Marta's Varenyky



Marta's Varenyky
New: Apr 2020

Ingredients (yields between 30-40)
Dough
1 egg
1 tbsp sour cream
1/4 cup lukewarm water
1/2 cup milk
0.5 tsp salt


Filling
2 pounds of Yukon gold potatoes, peeled and cut into chunks
2 large sweet or yellow onions, diced

plenty of sunflower oil
plenty of unsalted butter
ground pepper
sour cream for serving


Filling
1. Put potatoes into salted water and boil
2. Sautee onions in oil at medium low heat, add pepper and salt as needed
3. When potatoes are done, mash well, add half the caramelized onions, set aside to cool

Dough
1.Whisk eggs together with sour cream, lukewarm water and milk until you get an even texture.
2. To the liquid ingredients, add in flour, and salt. Knead the dough by hand or a stand-up mixer until it's no longer sticky.
3. Let rest in fridge breifly

Varenyky
1. Bring large pot of salted water to a relaxed boil
2. Roll dough about twice as thick as ravioli and cut out with a cup
3. Form varenyky
4. Add 5-7 to boiling water, once they float to the top, wait 20 s and scoop out
5. Put in a buttered bowl or a buttered frying pan to fry




Original:
ingredients (yields between 30-40)
2 - 2.5 cups of all purpose flower
2 large sweet or yellow onions
1.5 - 2 pounds of Yukon gold potatoes
plenty of sunflower oil
plenty of unsalted butter
1 egg
a cup of warm water
salt
ground pepper
sour cream for serving

a 2.5 inch diameter mug/cup
rolling pin
a fork
a teaspoon
one medium pot for mashed potatoes
one large pot for boiling pierogies
one large pan for caramelizing onions

1. start by peeling potatoes and then cut into big chunks. have a pot of salted water ready to put potatoes in as you go so they don't turn brown. then boil!
2. dice onions and add into a pan of a generous amount of sunflower oil with 2-3 pinches of salt on medium-low heat. amount of oil is per your discretion but it should definitely coat the entire bottom of the pan.

now it's time for dough! it's like pasta dough so you'll be very familiar with it!

3. make a flour volcano and then put a hole in the middle.
4. add some of the warm water and then stir with your fork until flour clumps together. do that 1-2 more times and add pinches of salt, not too much salt though.
4a. stir the onions!
5. then once 1/2 of the flour is mushed up, add the egg and fork it around a bit.
6. then you know the drill! finish that dough by rolling it into a cute ball, baby!

now it's time to wrap the dough in plastic or whatever to chill in the fridge for 5 minutes while you make the mash.
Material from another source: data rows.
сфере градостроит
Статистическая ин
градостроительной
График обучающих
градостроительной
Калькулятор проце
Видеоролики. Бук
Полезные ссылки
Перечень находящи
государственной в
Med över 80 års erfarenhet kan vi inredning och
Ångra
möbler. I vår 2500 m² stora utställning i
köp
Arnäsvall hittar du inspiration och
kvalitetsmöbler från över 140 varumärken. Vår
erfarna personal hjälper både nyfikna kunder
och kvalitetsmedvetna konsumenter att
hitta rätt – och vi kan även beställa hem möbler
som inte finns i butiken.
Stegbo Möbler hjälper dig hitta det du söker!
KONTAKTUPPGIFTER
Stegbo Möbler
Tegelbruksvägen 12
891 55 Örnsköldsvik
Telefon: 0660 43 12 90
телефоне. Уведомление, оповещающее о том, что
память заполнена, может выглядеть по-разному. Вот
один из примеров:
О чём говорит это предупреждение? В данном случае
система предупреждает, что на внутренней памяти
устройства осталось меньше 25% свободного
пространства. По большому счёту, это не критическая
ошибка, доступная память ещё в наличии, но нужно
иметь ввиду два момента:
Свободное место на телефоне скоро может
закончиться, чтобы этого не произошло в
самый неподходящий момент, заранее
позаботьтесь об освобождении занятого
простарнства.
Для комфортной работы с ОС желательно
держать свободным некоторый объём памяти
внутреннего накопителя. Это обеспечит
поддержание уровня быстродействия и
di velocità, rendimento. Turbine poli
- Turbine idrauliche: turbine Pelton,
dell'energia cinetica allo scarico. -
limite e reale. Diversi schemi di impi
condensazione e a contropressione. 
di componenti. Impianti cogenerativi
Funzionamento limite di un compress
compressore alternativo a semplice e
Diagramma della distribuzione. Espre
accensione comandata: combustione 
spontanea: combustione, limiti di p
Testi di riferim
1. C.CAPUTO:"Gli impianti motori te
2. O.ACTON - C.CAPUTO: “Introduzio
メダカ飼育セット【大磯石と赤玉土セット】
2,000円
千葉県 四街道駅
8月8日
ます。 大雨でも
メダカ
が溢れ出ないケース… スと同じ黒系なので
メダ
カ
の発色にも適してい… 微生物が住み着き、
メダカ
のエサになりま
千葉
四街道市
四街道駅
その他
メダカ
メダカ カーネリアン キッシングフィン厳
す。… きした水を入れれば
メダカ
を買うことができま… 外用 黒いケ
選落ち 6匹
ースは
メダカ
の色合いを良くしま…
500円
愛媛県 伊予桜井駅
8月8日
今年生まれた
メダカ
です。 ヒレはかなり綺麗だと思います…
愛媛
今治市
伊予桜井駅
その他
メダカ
AND time to add a big pot of salted water (about 1/3-1/2 of the pot should be water) on medium heat for boiling. should NOT be come to rolling boil. a relaxed boil...

7. strain potatoes and mash with a tablespoon or two of butter.
8. onions should be a nice golden brown by now, and if they are, turn the burner off and add half of them to the pot of potatoes and mix. add some salt if you need to. definitely add ground pepper.
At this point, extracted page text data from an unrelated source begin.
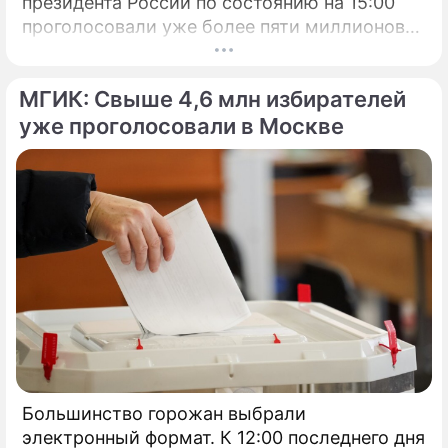
президента России по состоянию на 15:00
проголосовали уже более пяти миллионов
человек.
МГИК: Свыше 4,6 млн избирателей
уже проголосовали в Москве
Большинство горожан выбрали
электронный формат. К 12:00 последнего дня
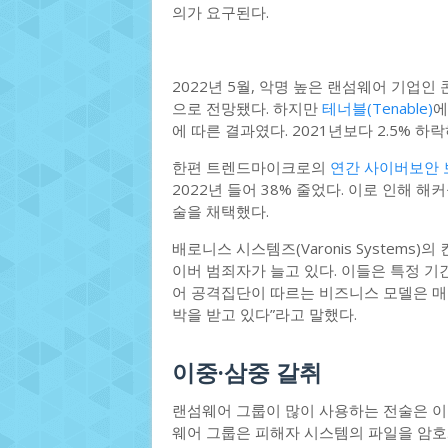
의가 요구된다.
2022년 5월, 악명 높은 랜섬웨어 기업인
으로 전망됐다. 하지만
테너블(Tenable)
에
에 따른 결과였다. 2021년보다 2.5% 하
한편 트렌드마이크로의
연간 사이버보안
2022년 들어 38% 줄었다. 이로 인해 
술을 채택했다.
배로니스 시스템즈(Varonis Systems)
이버 범죄자가 늘고 있다. 이들은 특정 기
어 공격집단이 따르는 비즈니스 모델은 매우
박을 받고 있다”라고 말했다.
이중·삼중 갈취
랜섬웨어 그룹이 많이 사용하는 전술은 이중 갈
웨어 그룹은 피해자 시스템의 파일을 암호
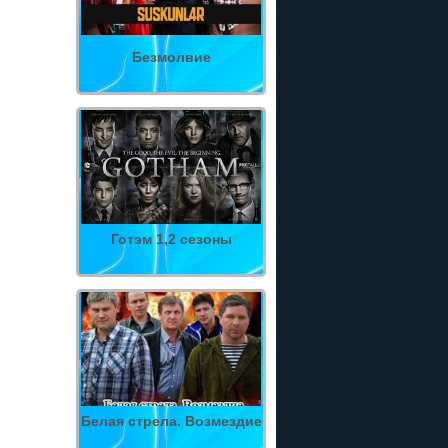
Безмолвие
Готэм 1,2 сезоны
Белая стрела. Возмездие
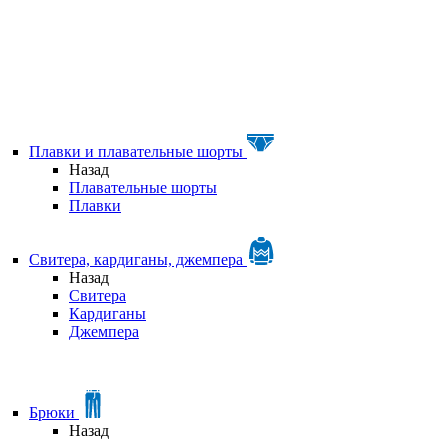
Плавки и плавательные шорты
Назад
Плавательные шорты
Плавки
Свитера, кардиганы, джемпера
Назад
Свитера
Кардиганы
Джемпера
Брюки
Назад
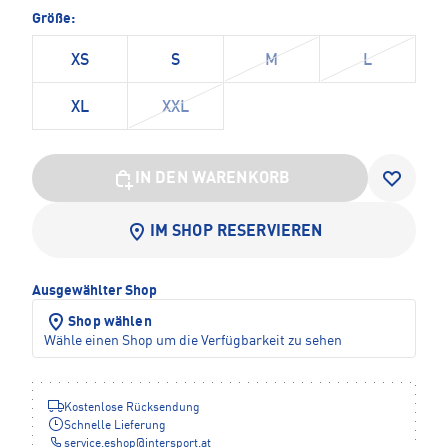
Größe:
XS
S
M
L
XL
XXL
IN DEN WARENKORB
IM SHOP RESERVIEREN
Ausgewählter Shop
Shop wählen
Wähle einen Shop um die Verfügbarkeit zu sehen
Kostenlose Rücksendung
Schnelle Lieferung
service.eshop
@
intersport.at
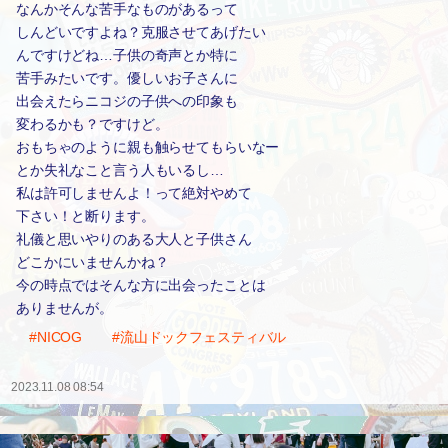
なんかそんな苦手なものがあるって
しんどいですよね？克服させてあげたい
んですけどね…子供の奇声とか特に
苦手みたいです。優しいお子さんに
出会えたらニコジの子供への印象も
変わるかも？ですけど。
おもちゃのように親も触らせてもらいなー
とか失礼なこと言う人もいるし…
私は許可しませんよ！って絶対やめて
下さい！と断ります。
礼儀と思いやりのある大人と子供さん
どこかにいませんかね？
今の時点ではそんな方に出会ったことは
ありませんが。
#NICOG
#流山ドックフェスティバル
2023.11.08 08:54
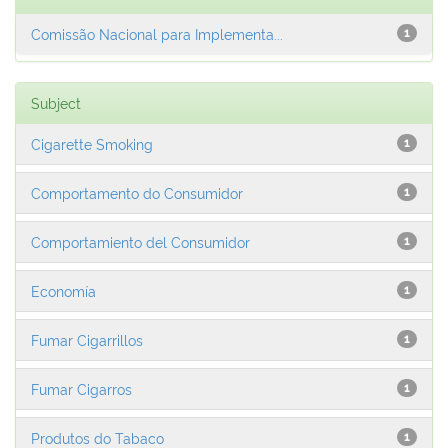
Comissão Nacional para Implementa...
1
Subject
Cigarette Smoking
1
Comportamento do Consumidor
1
Comportamiento del Consumidor
1
Economía
1
Fumar Cigarrillos
1
Fumar Cigarros
1
Produtos do Tabaco
1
now it's time to take some bites out of the yummy filling. you may have a lot, which is good, you can eat it as a side the next day. that's what we do. oh, and, the other half of the onions are for serving along with sour cream.

get your rolling station ready with extra flour so that the dough doesn't stick to whatever surface you're using. i like to use a third of the dough at a time because it's easier to roll out.
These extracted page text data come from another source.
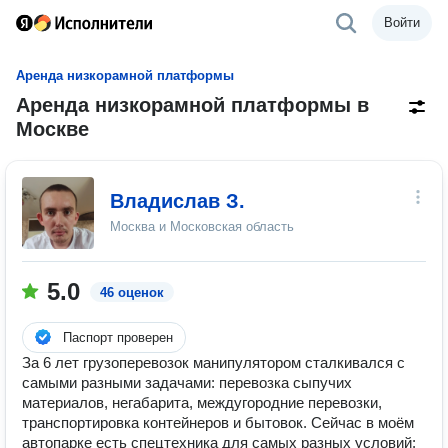
Войти
Аренда низкорамной платформы
Аренда низкорамной платформы в
Москве
Владислав З.
Москва и Московская область
5.0
46 оценок
Паспорт проверен
За 6 лет грузоперевозок манипулятором сталкивался с
самыми разными задачами: перевозка сыпучих
материалов, негабарита, междугородние перевозки,
транспортировка контейнеров и бытовок. Сейчас в моём
автопарке есть спецтехника для самых разных условий:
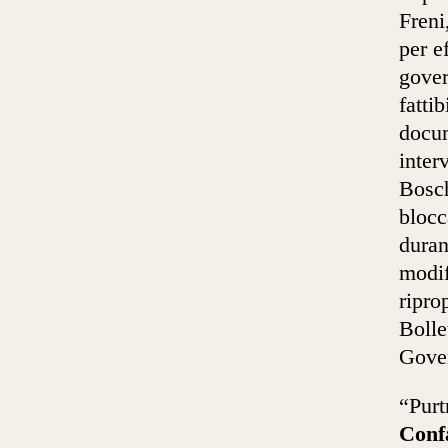
Freni
per ef
gover
fatti
docum
inter
Bosch
blocc
duran
modif
ripro
Bolle
Gover
“Pur
Conf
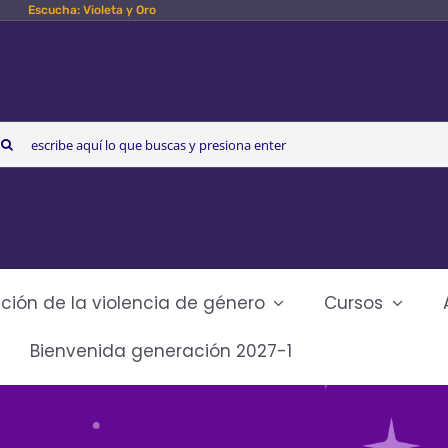
Escucha: Violeta y Oro
arch
r:
ción de la violencia de género
Cursos
Bienvenida generación 2027-1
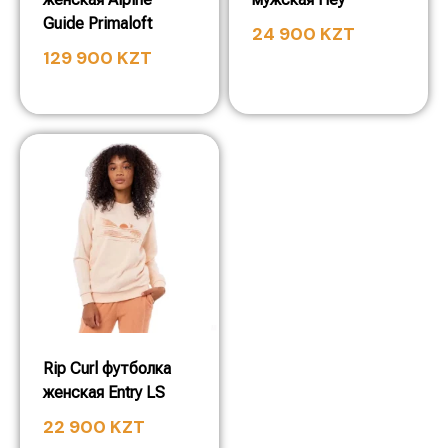
Guide Primaloft
24 900
KZT
129 900
KZT
Rip Curl футболка
женская Entry LS
22 900
KZT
9. roll out dough should be about twice the thickness of ravioli dough. no more.
10. cut out circles with the rim of whatever mug you're using.
11. use a teaspoon of filling at your discretion and then press sides together!
12. add your first batch (5-7) to the pot of boiling water.
13. they float to the top and once they do, wait 20 seconds before taking them out.
14. place them in a buttered bowl.
15. stir them around so they don't stick together.

you'll be able to tell if your dough is too thick after you cook your first batch in boiling water. or if you're confident, fuck it and keep going and finish with everything!

serve with sour cream, caramelized onions, butter, salt and pepper!